Plans for NHS market put vulnerable at risk, warn clinicians

Plans to increase competition in the NHS risk harming the care of vulnerable patients, health professionals warned today as the government published its Health and Social Care Bill.

Clinicians said the proposals risked fragementing services and damaging quality to the detriment of the care of groups such as people with mental health problems.

The bill would mandate GP consortia, which will be responsible for commissioning healthcare, to open up services to tender to any willing provider, so long as they are registered with the Care Quality Commission and economic regulator Monitor. It would also enable providers to compete on price by enabling the government to set a maximum – rather than a fixed – price for some services.

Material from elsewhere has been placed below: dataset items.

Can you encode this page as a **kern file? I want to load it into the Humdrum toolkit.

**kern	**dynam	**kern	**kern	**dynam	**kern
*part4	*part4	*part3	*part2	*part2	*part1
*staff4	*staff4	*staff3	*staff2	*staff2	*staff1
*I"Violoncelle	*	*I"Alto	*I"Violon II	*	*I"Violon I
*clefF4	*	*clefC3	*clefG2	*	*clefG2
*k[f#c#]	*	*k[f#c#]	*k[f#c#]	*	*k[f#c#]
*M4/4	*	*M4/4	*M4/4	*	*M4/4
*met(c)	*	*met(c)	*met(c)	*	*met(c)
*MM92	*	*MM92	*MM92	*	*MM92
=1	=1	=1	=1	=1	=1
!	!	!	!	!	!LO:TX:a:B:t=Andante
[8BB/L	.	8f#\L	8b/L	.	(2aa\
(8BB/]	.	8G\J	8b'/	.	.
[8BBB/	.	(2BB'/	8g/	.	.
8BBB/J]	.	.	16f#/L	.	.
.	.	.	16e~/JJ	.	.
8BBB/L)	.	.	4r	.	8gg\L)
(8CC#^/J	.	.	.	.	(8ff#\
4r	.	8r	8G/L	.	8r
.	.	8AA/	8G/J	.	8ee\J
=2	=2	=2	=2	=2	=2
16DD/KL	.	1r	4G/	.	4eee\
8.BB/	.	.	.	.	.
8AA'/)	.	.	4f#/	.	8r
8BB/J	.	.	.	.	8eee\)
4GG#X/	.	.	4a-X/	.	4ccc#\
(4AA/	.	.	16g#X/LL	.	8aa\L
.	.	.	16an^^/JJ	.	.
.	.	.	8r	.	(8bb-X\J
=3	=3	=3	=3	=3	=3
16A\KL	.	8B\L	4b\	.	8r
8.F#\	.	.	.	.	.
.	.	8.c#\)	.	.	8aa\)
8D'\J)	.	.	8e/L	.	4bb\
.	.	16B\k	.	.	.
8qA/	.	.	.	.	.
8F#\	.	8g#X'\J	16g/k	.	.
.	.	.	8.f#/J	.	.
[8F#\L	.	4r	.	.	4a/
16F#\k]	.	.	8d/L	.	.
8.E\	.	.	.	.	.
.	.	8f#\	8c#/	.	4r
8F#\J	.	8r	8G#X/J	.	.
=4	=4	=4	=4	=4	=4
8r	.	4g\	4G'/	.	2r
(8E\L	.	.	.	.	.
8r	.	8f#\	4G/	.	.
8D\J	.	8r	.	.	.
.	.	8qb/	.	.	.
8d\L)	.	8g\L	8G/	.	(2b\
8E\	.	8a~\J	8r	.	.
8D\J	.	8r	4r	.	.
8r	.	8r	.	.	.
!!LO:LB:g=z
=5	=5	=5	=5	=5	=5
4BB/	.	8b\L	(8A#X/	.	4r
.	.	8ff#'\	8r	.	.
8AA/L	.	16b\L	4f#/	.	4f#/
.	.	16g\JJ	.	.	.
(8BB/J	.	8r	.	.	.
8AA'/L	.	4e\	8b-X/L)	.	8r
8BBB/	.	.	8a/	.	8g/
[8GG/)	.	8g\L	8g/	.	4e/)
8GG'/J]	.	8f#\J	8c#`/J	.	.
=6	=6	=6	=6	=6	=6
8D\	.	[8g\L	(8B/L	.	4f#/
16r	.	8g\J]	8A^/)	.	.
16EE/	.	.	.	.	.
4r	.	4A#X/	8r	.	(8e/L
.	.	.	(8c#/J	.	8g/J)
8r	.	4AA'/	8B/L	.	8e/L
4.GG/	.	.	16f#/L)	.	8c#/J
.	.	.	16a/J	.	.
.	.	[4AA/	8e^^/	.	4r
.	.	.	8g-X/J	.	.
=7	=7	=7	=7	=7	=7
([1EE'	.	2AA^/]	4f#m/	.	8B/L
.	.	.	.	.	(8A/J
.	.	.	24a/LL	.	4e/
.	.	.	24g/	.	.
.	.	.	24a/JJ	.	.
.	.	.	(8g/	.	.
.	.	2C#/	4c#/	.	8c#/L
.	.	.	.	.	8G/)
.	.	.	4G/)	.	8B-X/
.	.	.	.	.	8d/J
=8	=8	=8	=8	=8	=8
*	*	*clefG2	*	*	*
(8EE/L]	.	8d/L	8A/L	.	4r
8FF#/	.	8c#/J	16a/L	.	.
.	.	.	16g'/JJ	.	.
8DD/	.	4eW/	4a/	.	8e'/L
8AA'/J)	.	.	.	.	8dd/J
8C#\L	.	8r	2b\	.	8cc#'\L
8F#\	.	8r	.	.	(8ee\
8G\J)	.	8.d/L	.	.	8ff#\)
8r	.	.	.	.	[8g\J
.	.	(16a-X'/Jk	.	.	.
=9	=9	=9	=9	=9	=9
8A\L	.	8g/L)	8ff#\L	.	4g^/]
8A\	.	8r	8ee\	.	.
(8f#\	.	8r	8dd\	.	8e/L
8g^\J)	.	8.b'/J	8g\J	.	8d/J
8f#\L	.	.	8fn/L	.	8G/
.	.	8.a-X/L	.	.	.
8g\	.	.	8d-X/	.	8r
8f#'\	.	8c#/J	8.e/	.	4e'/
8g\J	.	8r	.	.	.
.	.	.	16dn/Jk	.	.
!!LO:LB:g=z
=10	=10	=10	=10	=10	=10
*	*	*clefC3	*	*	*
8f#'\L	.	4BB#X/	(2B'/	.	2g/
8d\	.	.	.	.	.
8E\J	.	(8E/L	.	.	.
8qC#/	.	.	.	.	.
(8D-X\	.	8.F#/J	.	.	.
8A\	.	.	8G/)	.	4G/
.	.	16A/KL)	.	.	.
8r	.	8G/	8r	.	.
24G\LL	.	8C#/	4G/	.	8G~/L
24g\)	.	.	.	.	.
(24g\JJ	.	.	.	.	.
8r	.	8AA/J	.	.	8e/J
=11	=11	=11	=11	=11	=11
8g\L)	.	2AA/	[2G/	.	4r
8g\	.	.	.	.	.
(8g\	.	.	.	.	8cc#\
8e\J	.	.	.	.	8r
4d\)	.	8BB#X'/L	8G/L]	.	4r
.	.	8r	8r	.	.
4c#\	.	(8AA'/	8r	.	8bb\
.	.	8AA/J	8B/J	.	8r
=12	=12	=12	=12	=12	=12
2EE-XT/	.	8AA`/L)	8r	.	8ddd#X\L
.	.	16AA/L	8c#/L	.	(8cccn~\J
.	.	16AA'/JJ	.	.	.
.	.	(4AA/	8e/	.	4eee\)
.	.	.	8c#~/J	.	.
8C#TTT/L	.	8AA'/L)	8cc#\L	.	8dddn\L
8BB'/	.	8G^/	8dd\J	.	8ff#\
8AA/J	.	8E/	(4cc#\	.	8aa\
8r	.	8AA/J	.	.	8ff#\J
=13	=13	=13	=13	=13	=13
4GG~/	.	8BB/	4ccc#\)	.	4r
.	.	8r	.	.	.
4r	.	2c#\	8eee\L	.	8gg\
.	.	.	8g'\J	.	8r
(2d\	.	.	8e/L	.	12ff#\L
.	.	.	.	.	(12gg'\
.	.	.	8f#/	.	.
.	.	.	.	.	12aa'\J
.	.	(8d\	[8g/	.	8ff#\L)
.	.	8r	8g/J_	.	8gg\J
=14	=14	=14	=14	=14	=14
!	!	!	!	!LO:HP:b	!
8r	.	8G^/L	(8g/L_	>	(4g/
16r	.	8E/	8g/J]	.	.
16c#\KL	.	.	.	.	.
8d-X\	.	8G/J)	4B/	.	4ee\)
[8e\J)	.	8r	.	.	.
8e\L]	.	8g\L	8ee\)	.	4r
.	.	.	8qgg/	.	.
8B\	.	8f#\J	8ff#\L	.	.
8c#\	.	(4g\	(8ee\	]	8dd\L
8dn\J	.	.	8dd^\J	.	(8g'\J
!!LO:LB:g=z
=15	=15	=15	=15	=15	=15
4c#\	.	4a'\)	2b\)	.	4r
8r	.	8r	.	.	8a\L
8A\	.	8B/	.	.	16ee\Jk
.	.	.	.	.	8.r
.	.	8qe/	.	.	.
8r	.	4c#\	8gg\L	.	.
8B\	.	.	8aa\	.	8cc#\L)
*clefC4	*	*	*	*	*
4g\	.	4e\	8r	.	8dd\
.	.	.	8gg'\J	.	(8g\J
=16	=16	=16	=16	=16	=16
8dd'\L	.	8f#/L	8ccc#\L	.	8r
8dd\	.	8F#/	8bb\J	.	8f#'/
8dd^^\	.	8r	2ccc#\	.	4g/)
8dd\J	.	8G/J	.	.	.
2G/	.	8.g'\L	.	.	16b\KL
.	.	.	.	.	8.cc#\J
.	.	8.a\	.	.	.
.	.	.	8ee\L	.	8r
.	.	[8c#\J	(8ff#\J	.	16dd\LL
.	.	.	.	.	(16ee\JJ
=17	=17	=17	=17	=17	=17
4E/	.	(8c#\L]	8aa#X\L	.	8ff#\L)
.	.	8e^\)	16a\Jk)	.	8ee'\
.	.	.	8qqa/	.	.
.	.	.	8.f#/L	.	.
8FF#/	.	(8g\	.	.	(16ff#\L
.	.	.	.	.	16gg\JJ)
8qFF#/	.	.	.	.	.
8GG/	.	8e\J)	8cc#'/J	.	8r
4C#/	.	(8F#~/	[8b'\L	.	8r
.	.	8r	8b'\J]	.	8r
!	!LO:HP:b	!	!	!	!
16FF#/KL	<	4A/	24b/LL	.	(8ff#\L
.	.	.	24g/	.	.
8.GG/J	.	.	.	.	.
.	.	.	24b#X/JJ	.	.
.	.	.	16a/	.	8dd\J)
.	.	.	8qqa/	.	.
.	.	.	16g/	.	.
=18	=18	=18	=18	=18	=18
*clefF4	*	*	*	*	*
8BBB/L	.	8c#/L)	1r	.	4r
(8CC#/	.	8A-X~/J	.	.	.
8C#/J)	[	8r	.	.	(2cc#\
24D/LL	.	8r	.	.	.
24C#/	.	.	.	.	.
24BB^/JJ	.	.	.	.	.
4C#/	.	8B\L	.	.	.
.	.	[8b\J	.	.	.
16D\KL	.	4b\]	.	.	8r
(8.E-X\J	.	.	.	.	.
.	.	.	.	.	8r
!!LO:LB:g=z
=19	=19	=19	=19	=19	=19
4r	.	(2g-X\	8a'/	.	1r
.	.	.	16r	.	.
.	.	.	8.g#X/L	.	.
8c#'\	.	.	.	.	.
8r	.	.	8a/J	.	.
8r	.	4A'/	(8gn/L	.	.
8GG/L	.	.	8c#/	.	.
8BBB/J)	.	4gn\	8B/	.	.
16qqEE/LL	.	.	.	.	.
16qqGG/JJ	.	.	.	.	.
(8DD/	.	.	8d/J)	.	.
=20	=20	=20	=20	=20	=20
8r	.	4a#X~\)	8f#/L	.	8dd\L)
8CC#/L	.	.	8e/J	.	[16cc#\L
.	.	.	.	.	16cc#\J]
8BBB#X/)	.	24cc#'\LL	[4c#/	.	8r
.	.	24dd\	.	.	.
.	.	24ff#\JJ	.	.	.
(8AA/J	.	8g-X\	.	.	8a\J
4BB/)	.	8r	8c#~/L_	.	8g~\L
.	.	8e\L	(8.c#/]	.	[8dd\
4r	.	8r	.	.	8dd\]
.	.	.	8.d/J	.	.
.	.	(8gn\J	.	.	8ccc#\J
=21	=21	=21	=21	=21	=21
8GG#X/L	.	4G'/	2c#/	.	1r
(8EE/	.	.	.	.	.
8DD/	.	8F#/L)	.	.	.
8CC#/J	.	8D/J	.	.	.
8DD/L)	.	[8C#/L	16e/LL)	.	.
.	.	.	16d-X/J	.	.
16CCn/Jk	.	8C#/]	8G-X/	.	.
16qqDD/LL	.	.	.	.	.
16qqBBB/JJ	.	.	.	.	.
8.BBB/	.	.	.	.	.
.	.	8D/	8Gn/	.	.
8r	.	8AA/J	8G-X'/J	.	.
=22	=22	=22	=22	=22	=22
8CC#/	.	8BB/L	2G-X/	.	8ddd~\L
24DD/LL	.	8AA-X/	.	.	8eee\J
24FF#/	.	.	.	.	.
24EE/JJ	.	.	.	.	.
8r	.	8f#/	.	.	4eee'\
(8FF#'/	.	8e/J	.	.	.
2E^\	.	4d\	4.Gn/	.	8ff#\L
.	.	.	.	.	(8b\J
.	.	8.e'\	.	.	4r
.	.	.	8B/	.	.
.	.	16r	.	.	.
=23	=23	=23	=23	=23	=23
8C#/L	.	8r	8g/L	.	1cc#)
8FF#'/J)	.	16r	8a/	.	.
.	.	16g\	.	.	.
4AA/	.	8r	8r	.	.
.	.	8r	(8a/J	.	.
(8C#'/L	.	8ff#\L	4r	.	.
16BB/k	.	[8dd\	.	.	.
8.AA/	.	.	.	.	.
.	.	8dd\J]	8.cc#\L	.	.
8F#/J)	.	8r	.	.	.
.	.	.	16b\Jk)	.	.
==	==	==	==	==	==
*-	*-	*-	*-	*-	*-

“There is a danger that, in the new system, services will go to the cheapest provider at the expense of quality,” warned Dr Laurence Mynors-Wallis, registrar of the Royal College of Psychiatrists. “There is also a danger that, if a multiplicity of providers is delivering different aspects of care, that care may be fragmented and patients may fall between gaps in services.”

Dr Hamish Meldrum, chairman of council at the British Medical Association, was also critical: “Forcing commissioners of care to tender contracts to any willing provider, including NHS providers, voluntary sector organisations and commercial companies, could destabilise local health economies and fragment care for patients.

“Adding price competition into the mix could also allow large commercial companies to enter the NHS market and chase the most profitable contracts, using their size to undercut on price, which could ultimately damage local services.”

His fears were echoed by the Royal College of General Practitioners.

“The college is concerned that some of the types of choice outlined in the government’s proposals run a risk of destabilising the NHS and causing long-term harm to patient outcomes, particularly in cases of children with disabilities, those with multiple co-morbidities and the frail and elderly,” said its chair, Dr Clare Gerada.

“While the government has sought to reassure us, we have yet to be presented with sufficient evidence to underpin these reassurances.”

Mynors-Wallis also raised concerns about GPs’ ability to commission mental health services.

“The college would be dismayed if psychiatrists were not closely involved with local consortia of GPs in the development of mental health services,” he said.